Dear Bar Association. My number one goal isn't to be civil.
The front cover of our bar association journal announces a new series: “Raising the Bar: The promise of Civility in Our Profession.”
My skin is crawling and not because I’m a total beast.
I am all in favor of being civil whenever possible. But sometimes it isn’t. At least not for trial lawyers. Our duty is to help our clients get a fair shake. Rules require that we behave. But since when did I need to focus on being kind and gracious to the other side.

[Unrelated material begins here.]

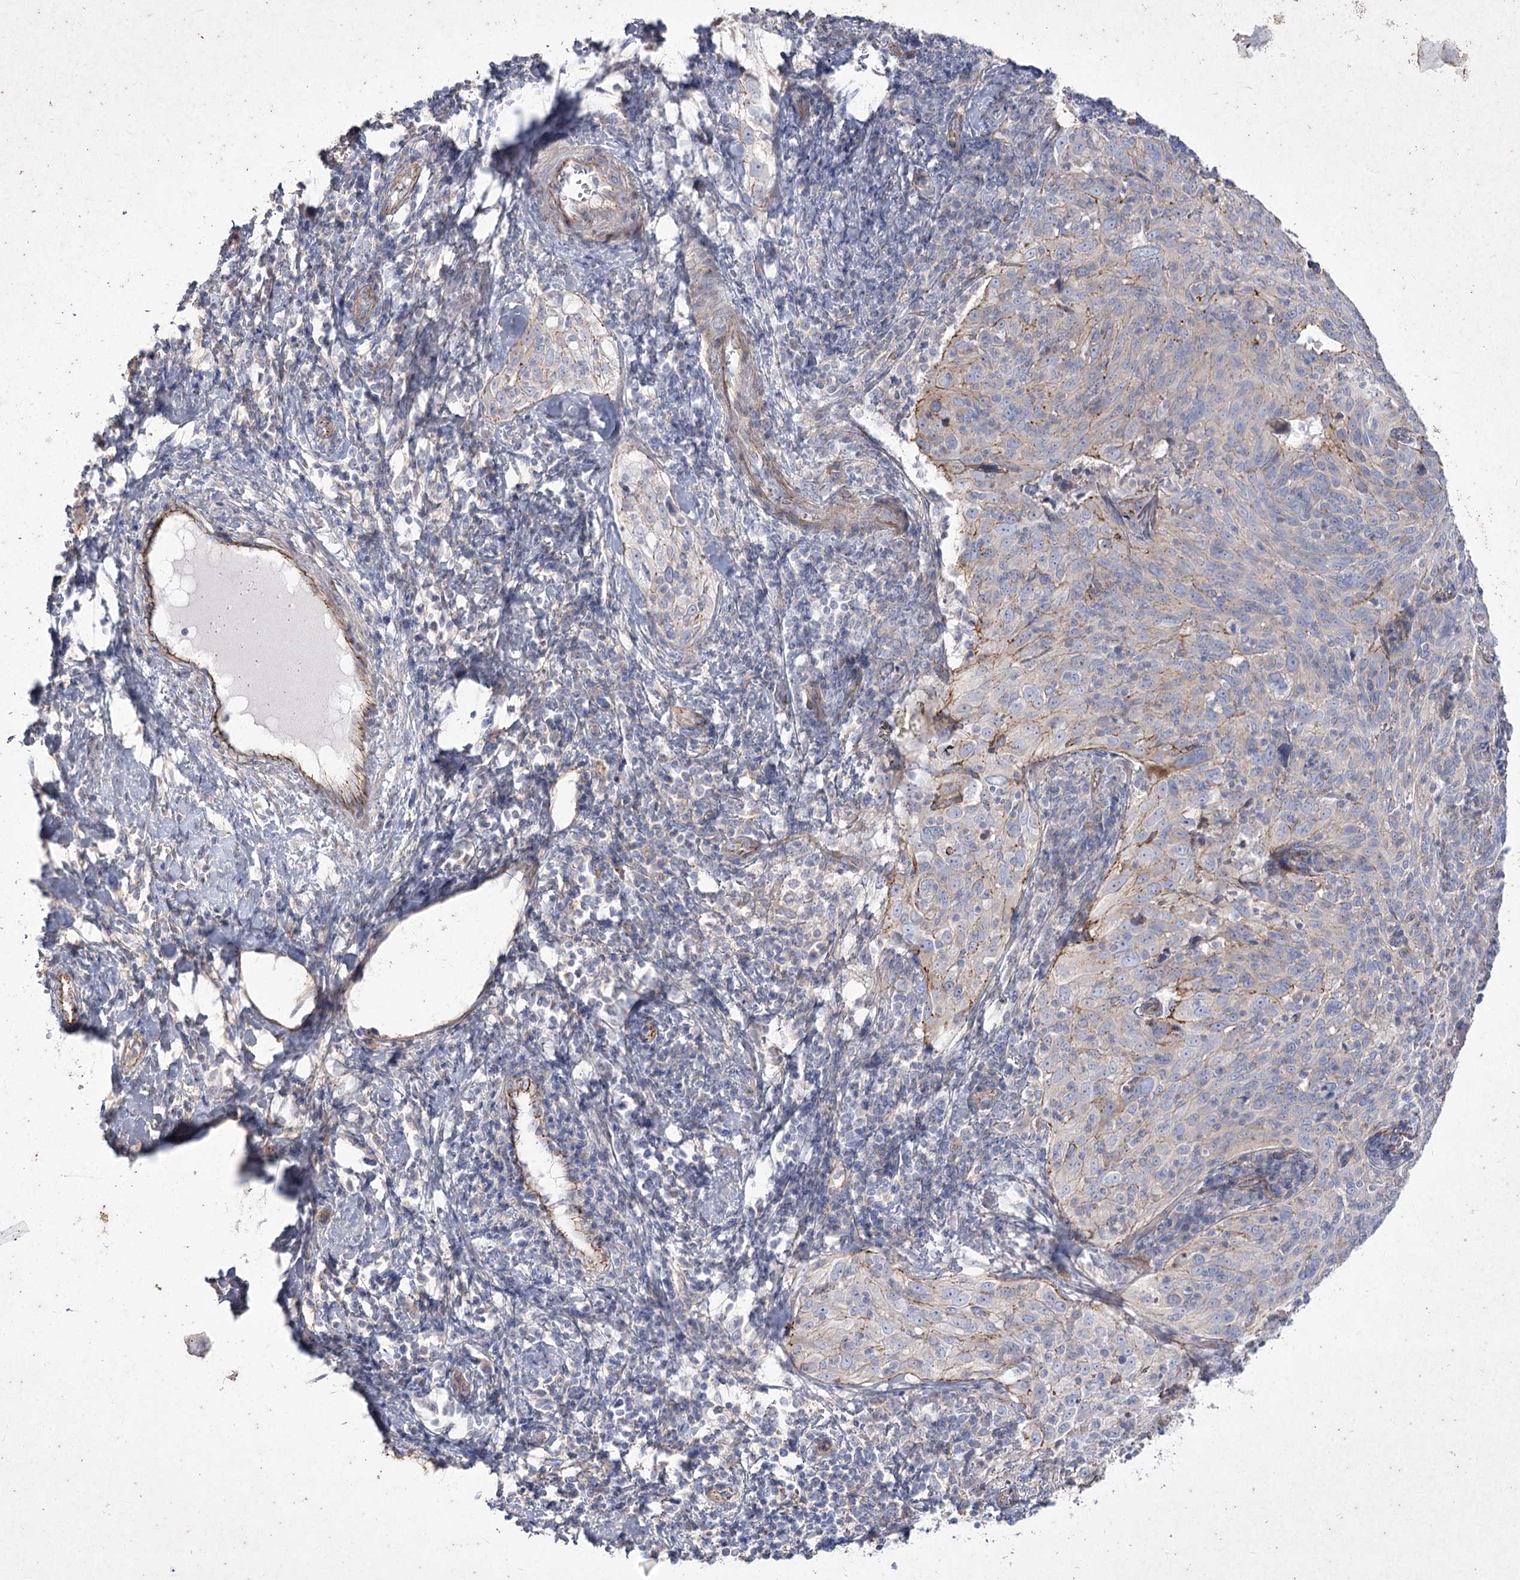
{"staining": {"intensity": "negative", "quantity": "none", "location": "none"}, "tissue": "cervical cancer", "cell_type": "Tumor cells", "image_type": "cancer", "snomed": [{"axis": "morphology", "description": "Squamous cell carcinoma, NOS"}, {"axis": "topography", "description": "Cervix"}], "caption": "Image shows no protein staining in tumor cells of cervical squamous cell carcinoma tissue. Nuclei are stained in blue.", "gene": "LDLRAD3", "patient": {"sex": "female", "age": 31}}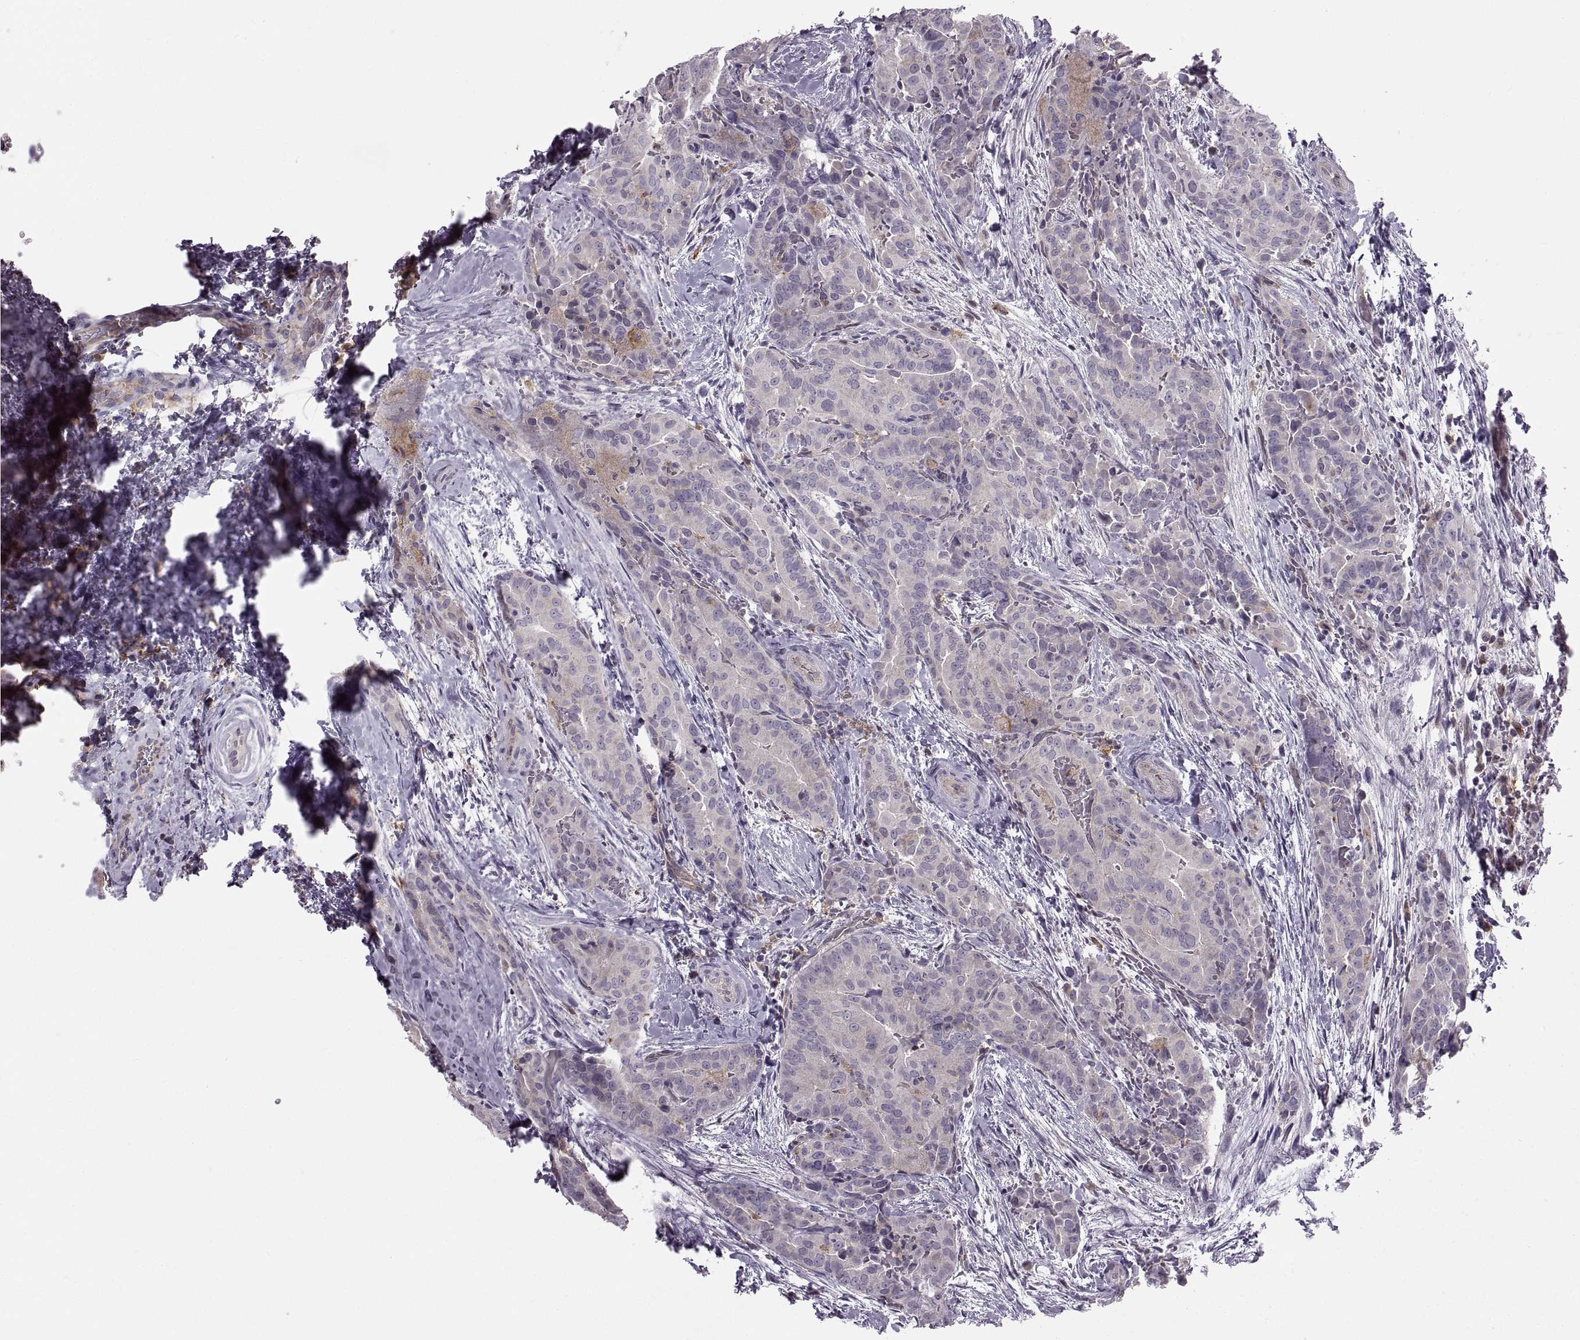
{"staining": {"intensity": "negative", "quantity": "none", "location": "none"}, "tissue": "thyroid cancer", "cell_type": "Tumor cells", "image_type": "cancer", "snomed": [{"axis": "morphology", "description": "Papillary adenocarcinoma, NOS"}, {"axis": "topography", "description": "Thyroid gland"}], "caption": "DAB immunohistochemical staining of papillary adenocarcinoma (thyroid) displays no significant staining in tumor cells.", "gene": "RALB", "patient": {"sex": "male", "age": 61}}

Especially when they are trying to do bad things.
Should I smile sweetly as they tear into my 16 year old client who is crying on the witness stand.
Should I be affable when they ask the father if he is posing for a picture that shows him lifting his daughter into a wheelchair.
Should I be polite when they say my airline captain pilot (and four other witnesses) are lying about the condition of a doorway.
Should I have be nice and accommodating when the defense lawyer acts like I am his employee and tells (not asks but tells) me to put his exhibit up on my projector so the jurors can see it.
Excuse me. Being polite is one thing. But if I was to be sweet, affable, polite and nice all the time – I’d be a terrible trial lawyer!
Jurors don’t want us sniping at each other. But they also don’t expect us to be loving friends. We are opponents.
Bad manners are unfortunate. Some attorneys should definitely go to charm school. But there is danger in the misconception that the goal of the legal process is to make and foster friendships. After all, “Nothing is to be preferred before justice.” Socrates. Lawyers have a duty to act as “guardians of the law” in order to preserve the existence of a free and democratic society. If we are not advocates first and foremost, then it is irrelevant whether we are polite or not.
Plaintiff trial lawyers are used to fighting for the underdog. There is nothing civilized about letting bullies crush the weak. Litigation is often by its very nature, a battle. It is one that can and should be fought with the appearance of grace and dignity. With all due respect dear bar association, I intend to be aggressive, relentless, passionate, effective and a tireless advocates for the sake of my clients and the cause of justice. My politeness comes with teeth.